(notes from one other remote, exotic place, with strange people and customs: Cornwall)
In a Papuan rainforest location I recently witnessed a PR person bragging about how her company had really not done that much damage to the environment at all. In a field which had previously been a complex forest ecosystem on the equatorial, there now lies a grass meadow with grazing cows, right out of a Constable painting. And we thought that clichés were only harmful to the soul...
Now, in Cornwall, I am struck by how desolate the land is in the ‘mature economies’. The beautiful meadows, with the gorgeous rolling hedges (the latter - to be precise - can contain a surprising complexity of life in them), the cows and horses… It all seems so empty and destroyed compared to the real thing. Desolate, really, is the word.
Csaba Aradi, the former director of the Hortobagy National Park in Hungary once played a little game with me. I - in my usual polite manner - asked him, why on Earth people are so interested in the flat barren land over which he resided. Hortobagy is a great plain. It was, I suggested, just grass and nothing. His response? He made me walk in a random direction, of my choice, for a random distance, also my choice, on this ‘empty field’. Then we kneeled down, and he made me count the species I could see within a circle of one-metre diameter. It took a while: there were a lot of species. Then we stood up, he made me choose another direction, and we walked just two metres. Kneeled down again, many distinct species again, almost none of them the same. The species diversity in this ‘flat, barren field’ was very high indeed.
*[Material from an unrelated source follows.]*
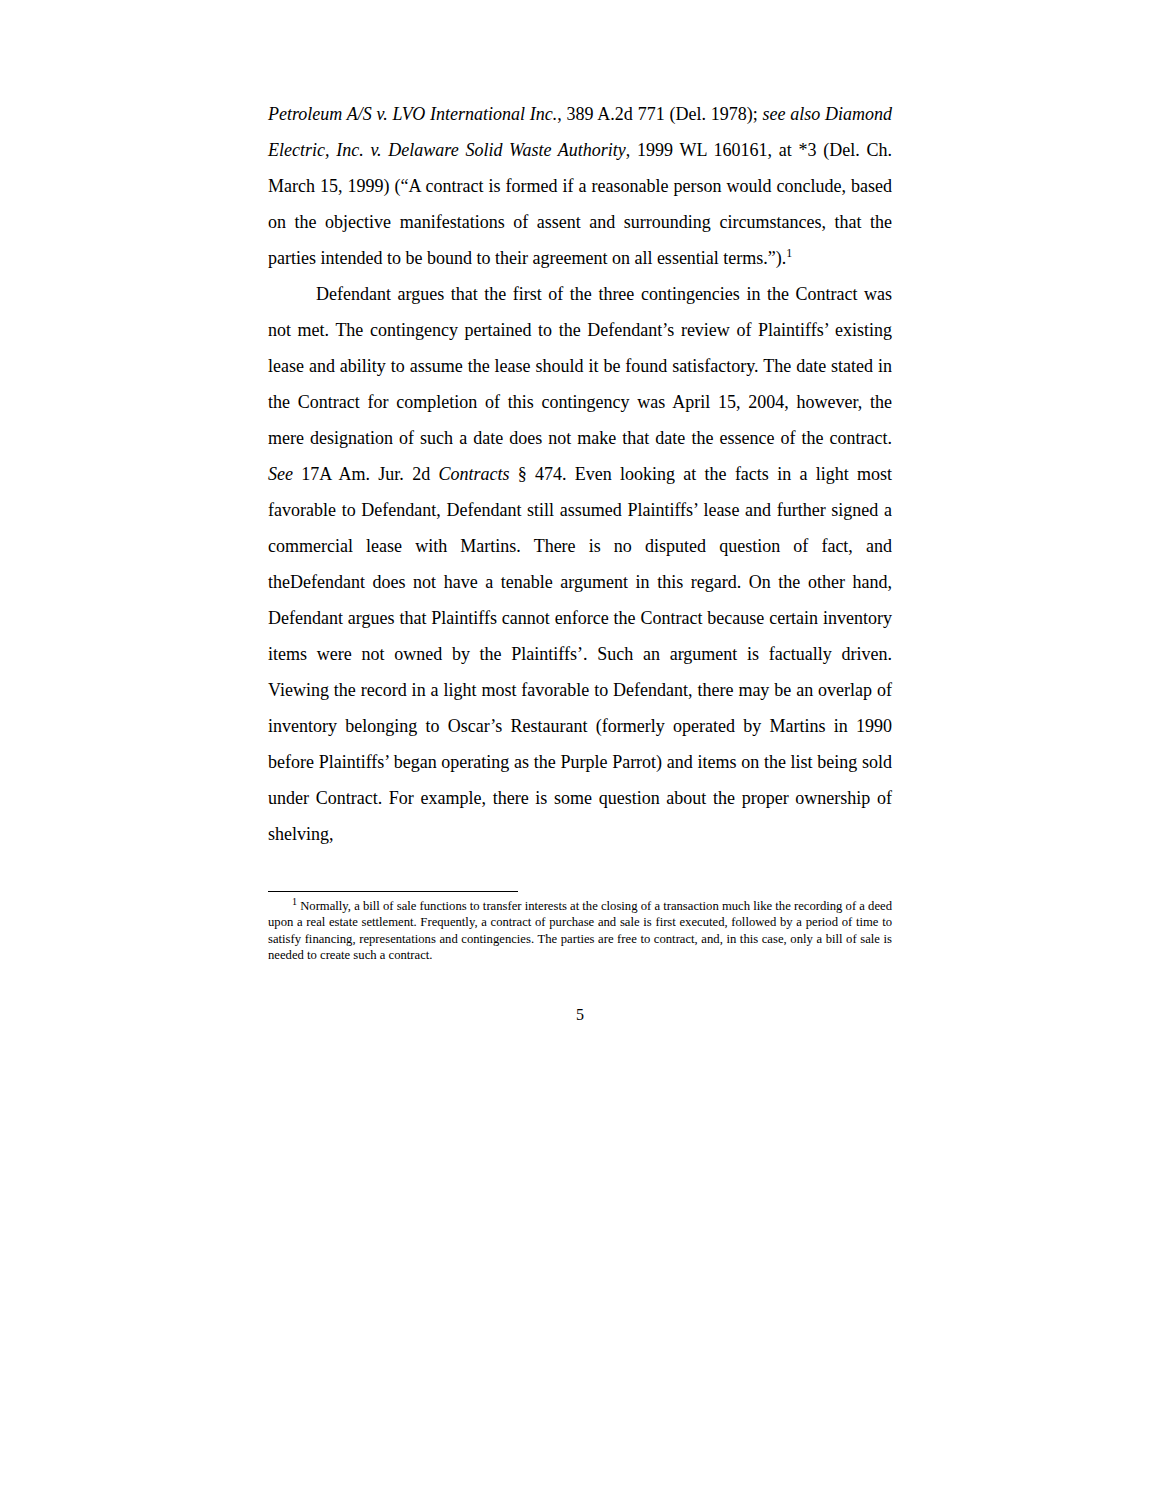Petroleum A/S v. LVO International Inc., 389 A.2d 771 (Del. 1978); see also Diamond Electric, Inc. v. Delaware Solid Waste Authority, 1999 WL 160161, at *3 (Del. Ch. March 15, 1999) (“A contract is formed if a reasonable person would conclude, based on the objective manifestations of assent and surrounding circumstances, that the parties intended to be bound to their agreement on all essential terms.”).1
Defendant argues that the first of the three contingencies in the Contract was not met. The contingency pertained to the Defendant’s review of Plaintiffs’ existing lease and ability to assume the lease should it be found satisfactory. The date stated in the Contract for completion of this contingency was April 15, 2004, however, the mere designation of such a date does not make that date the essence of the contract. See 17A Am. Jur. 2d Contracts § 474. Even looking at the facts in a light most favorable to Defendant, Defendant still assumed Plaintiffs’ lease and further signed a commercial lease with Martins. There is no disputed question of fact, and theDefendant does not have a tenable argument in this regard. On the other hand, Defendant argues that Plaintiffs cannot enforce the Contract because certain inventory items were not owned by the Plaintiffs’. Such an argument is factually driven. Viewing the record in a light most favorable to Defendant, there may be an overlap of inventory belonging to Oscar’s Restaurant (formerly operated by Martins in 1990 before Plaintiffs’ began operating as the Purple Parrot) and items on the list being sold under Contract. For example, there is some question about the proper ownership of shelving,
1 Normally, a bill of sale functions to transfer interests at the closing of a transaction much like the recording of a deed upon a real estate settlement. Frequently, a contract of purchase and sale is first executed, followed by a period of time to satisfy financing, representations and contingencies. The parties are free to contract, and, in this case, only a bill of sale is needed to create such a contract.
5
Now take Papua, the extreme version of ecological variation. You cannot say this slowly enough, for my mind to take it in. There are more than 2000 different orchids on Papua. Two thousand. More than 600 birds. Incredible. 61 different species of snakes. Some 2400 different fish. How many birds, or fish can I name? Or remember ever having seen? Including the zoo, the nature books, the Attenborough movies, and all my hikes altogether. I guess - I have seen quite a few – but it is maybe 300 max. Now Papua has double all the birds I think I have ever glanced at in life, on the screen or in books. Or fish: if I spent only a minute looking at each species, I would need almost two days of constant looking to get through them. (This is why people come up with silly comparisons -- the magnitude just cannot be felt through a number on the screen, albeit a four-digit one. The next thing I will do is calculate whether all the fish species lined up one after the other would actually reach the moon...)
And to top it all, you have more than 100 thousand insect species alone. Now, that is a lot of bugs.
Then look at the English landscape. Grass and grazing cows. That is two species. Well, grass is a little more complicated, so maybe a few more. And the weeds. And the crows. And… Er… There is also the fly, yeah? It is a desert.